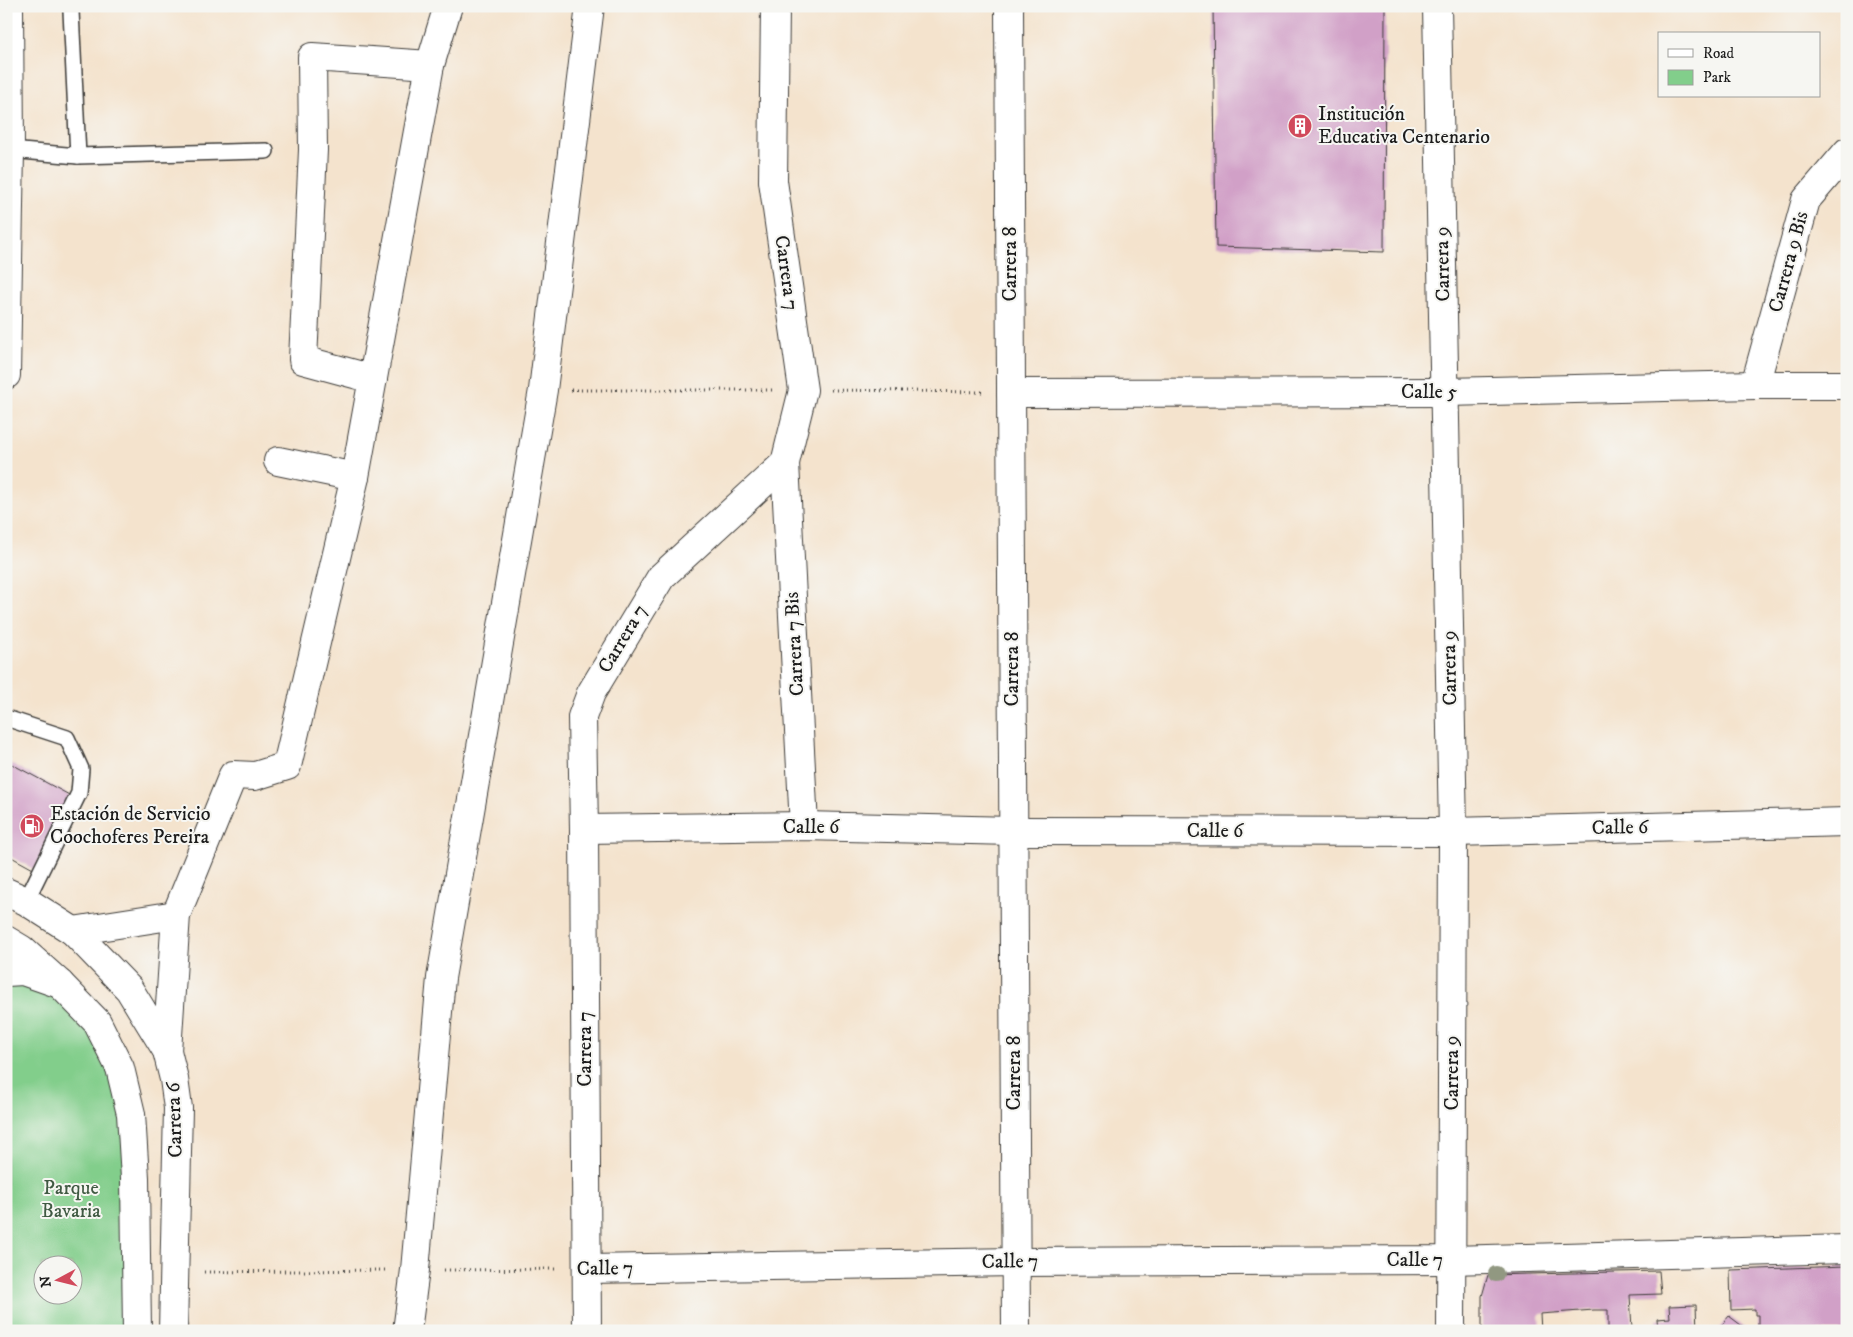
<svg xmlns="http://www.w3.org/2000/svg" width="1853" height="1337" font-family="'IM FELL DW Pica',serif">
<style>
.green{fill:#82ce8b;stroke:#4f7554;fill-rule:evenodd}
.building{fill:#d1a0c7}
.lines{fill:none;stroke-linecap:round;stroke-linejoin:round}
.service-casing{stroke:#3c3a37;stroke-width:18}
.minor-casing{stroke:#3c3a37;stroke-width:30}
.tertiary-casing{stroke:#3c3a37;stroke-width:30}
.secondary-casing{stroke:#3c3a37;stroke-width:30}
.path{stroke:#3c3a37;stroke-width:3;stroke-dasharray:1 4;stroke-linecap:butt}
.service{stroke:#fff;stroke-width:15}
.minor{stroke:#fff;stroke-width:28}
.tertiary{stroke:#fff;stroke-width:28}
.secondary{stroke:#fff;stroke-width:28}
.tree{fill:#919881}
.labels{text-anchor:middle;dominant-baseline:central;stroke-width:4;stroke-linejoin:round;paint-order:stroke}
.poi-label{font-size:20px;fill:#1c1c1c;stroke:#f6f6f2;text-anchor:start}
.street-label{font-size:20px;fill:#1c1c1c;stroke:#f6f6f2}
.park-label{font-size:20px;fill:#405a43;stroke:#f6f6f2}
</style>
<rect width="100%" height="100%" fill="#f6f6f2"/>
<filter id="ink" filterUnits="userSpaceOnUse"><feTurbulence type="fractalNoise" baseFrequency=".02" numOctaves="2"/><feDisplacementMap in="SourceGraphic" scale="10" xChannelSelector="R" yChannelSelector="G"/><feConvolveMatrix kernelMatrix="1 2 1 2 8 2 1 2 1" color-interpolation-filters="sRGB"/></filter>
<filter id="wash" filterUnits="userSpaceOnUse"><feTurbulence type="fractalNoise" baseFrequency=".0096" numOctaves="4" result="noise"/><feDisplacementMap in="SourceGraphic" scale="20" xChannelSelector="R" yChannelSelector="G"/><feGaussianBlur stdDeviation="1.12" result="paint"/><feColorMatrix in="noise" values="0 0 0 0 0 0 0 0 0 0 0 0 0 0 0 0 0 1.4 0 .05"/><feComposite in="paint" operator="in"/></filter>
<g filter="url(#wash)">
<rect width="100%" height="100%" fill="#f4e3cd"/>
<path class="green" d="M6,972l54,12 60,84 17,263h-131zM42,1264h30v30h-30z"/>
<g id="blocks">
<g class="building">
<path d="M1213,6h172l-1,246 -168,-5z"/>
<path d="M6,761l67,36 -38,73 -29,-16z"/>
<path d="M1847,1266v65h-89v-16h-3v-6l-24,1 -1,-40z"/>
<path d="M1659,1271l2,23 -31,1 2,34h-24v-19h-14l-54,4 1,17h-59v-35l6,-21z"/>
<path d="M1696,1305l1,26h-26v-3l-13,1 -1,-10 13,-1 -1,-12z"/>
<path d="M1729,1316l20,15h-32z"/>
</g>
</g>
</g>
<g filter="url(#ink)">
<use href="#blocks" fill-opacity="0" stroke="#3c3a37" stroke-width="1"/>
<g class="lines">
<defs>
<g id="service">
<path d="M71,11l7,145"/>
<path d="M10,150l68,6 188,-5"/>
<path d="M6,718l61,20 14,31 -2,24 -53,108"/>
</g>
<g id="minor">
<path d="M1009,6l7,1325"/>
<path d="M373,379l-70,-19 10,-210 -1,-93 118,8"/>
<path d="M1755,385l51,-185 41,-48"/>
<path d="M1011,393l435,-1 309,-7h92"/>
<path d="M278,461l77,16"/>
<path d="M785,463l19,363"/>
<path d="M584,829l220,-3 209,5 440,1 394,-10"/>
<path d="M73,931l103,-16"/>
<path d="M167,1051l9,-136 57,-140 22,1 32,-10 68,-289 75,-412 18,-59"/>
<path d="M587,1269l429,-7 435,-2 396,-11"/>
<path d="M407,1331l8,-61 26,-292 102,-588 47,-384"/>
<path d="M587,1331l-3,-502 -2,-112 9,-24 70,-116 124,-114 18,-73 -30,-209 2,-175"/>
</g>
<g id="tertiary">
<path d="M6,892l20,9 47,30 56,58 38,62 7,28 4,29 -5,223"/>
<path d="M6,940l15,9 39,35 37,38 23,46 11,46 4,64 2,153"/>
</g>
<g id="secondary">
<path d="M1437,6l16,826 -2,499"/>
<path d="M6,375l4,-225 -1,-144"/>
<path d="M6,972l17,-1 37,13"/>
</g>
</defs>
<use href="#service" class="service-casing"/>
<use href="#minor" class="minor-casing"/>
<use href="#tertiary" class="tertiary-casing"/>
<use href="#secondary" class="secondary-casing"/>
<g class="path">
<path d="M571,390h202"/>
<path d="M831,390l152,2"/>
<path d="M444,1270l114,-1"/>
<path d="M204,1272l181,-2"/>
</g>
<use href="#service" class="service"/>
<use href="#minor" class="minor"/>
<use href="#tertiary" class="tertiary"/>
<use href="#secondary" class="secondary"/>
</g>
<circle class="tree" cx="1496" cy="1274" r="8"/>
</g>
<defs>
<symbol id="building-disc" viewBox="-11 -11 22 22"><circle r="9.5" fill="#d1495b" stroke="#f6f6f2"/><path d="M-4-6H4V6H1V3H-1V6H-4ZM-2.5-4.3h1.7v1.8h-1.7ZM.8-4.3h1.7v1.8H.8ZM-2.5-1h1.7V.8h-1.7ZM.8-1h1.7V.8H.8Z" fill="#fff"/></symbol>
<symbol id="fuel-disc" viewBox="-11 -11 22 22"><circle r="9.5" fill="#d1495b" stroke="#f6f6f2"/><path d="M-5.5-6h7V0h2V4h1.3V-2.5L3-4.5l.8-.8L6-3V5H2.5V1h-1V6h-7ZM-4.2-4.7v3.2H.2V-4.7Z" fill="#fff"/></symbol>
</defs>
<g fill-rule="evenodd">
<use href="#building-disc" x="1286" y="112" width="28" height="28"/>
<use href="#fuel-disc" x="18" y="812" width="28" height="28"/>
</g>
<g class="labels">
<g class="poi-label">
<text x="1318" y="114">Institución<tspan x="1318" dy="23">Educativa Centenario</tspan></text>
<text x="50" y="814">Estación de Servicio<tspan x="50" dy="23">Coochoferes Pereira</tspan></text>
</g>
<g class="street-label">
<text transform="translate(1789 262) rotate(-75)">Carrera 9 Bis</text>
<text transform="translate(1010 264) rotate(-90)">Carrera 8</text>
<text transform="translate(1443 264) rotate(-91)">Carrera 9</text>
<text transform="translate(786 273) rotate(82)">Carrera 7</text>
<text x="1429" y="392">Calle 5</text>
<text transform="translate(623 639) rotate(-59)">Carrera 7</text>
<text transform="translate(795 644) rotate(-93)">Carrera 7 Bis</text>
<text transform="translate(1450 668) rotate(-91)">Carrera 9</text>
<text transform="translate(1012 669) rotate(-90)">Carrera 8</text>
<text x="811" y="827">Calle 6</text>
<text transform="translate(1620 828) rotate(-1)">Calle 6</text>
<text x="1215" y="831">Calle 6</text>
<text transform="translate(585 1049) rotate(-90)">Carrera 7</text>
<text transform="translate(1014 1073) rotate(-90)">Carrera 8</text>
<text transform="translate(1452 1073) rotate(-90)">Carrera 9</text>
<text transform="translate(175 1120) rotate(-92)">Carrera 6</text>
<text x="1415" y="1260">Calle 7</text>
<text transform="translate(1010 1262) rotate(-1)">Calle 7</text>
<text transform="translate(605 1269) rotate(-1)">Calle 7</text>
</g>
<g class="park-label">
<text x="71" y="1188">Parque<tspan x="71" dy="23">Bavaria</tspan></text>
</g>
</g>
<rect width="1853" height="1337" fill="none" stroke="#f6f6f2" stroke-width="25"/>
<rect x="1658" y="32" width="162" height="65" fill="#f6f6f2" stroke="#9f9f9c"/>
<rect x="1668" y="49" width="25" height="8" fill="#ffffff" stroke="#9f9f9c"/>
<text x="1703" y="58" font-size="15" fill="#1c1c1c">Road</text>
<rect x="1668" y="70" width="25" height="15" fill="#82ce8b" stroke="#9f9f9c"/>
<text x="1703" y="82" font-size="15" fill="#1c1c1c">Park</text>
<g transform="translate(58 1280) rotate(263)"><circle r="24" fill="#f6f6f2" stroke="#9f9f9c"/>
<path d="M0-4L9 19L0 12L-9 19Z" fill="#d1495b"/>
<text y="-8" font-size="14" font-weight="bold" text-anchor="middle" fill="#1c1c1c">N</text>
</g>
</svg>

## What you will do
Say how many lines of the data include the string "Carrera". Nothing other than the number should be given.

## Exercise solution
12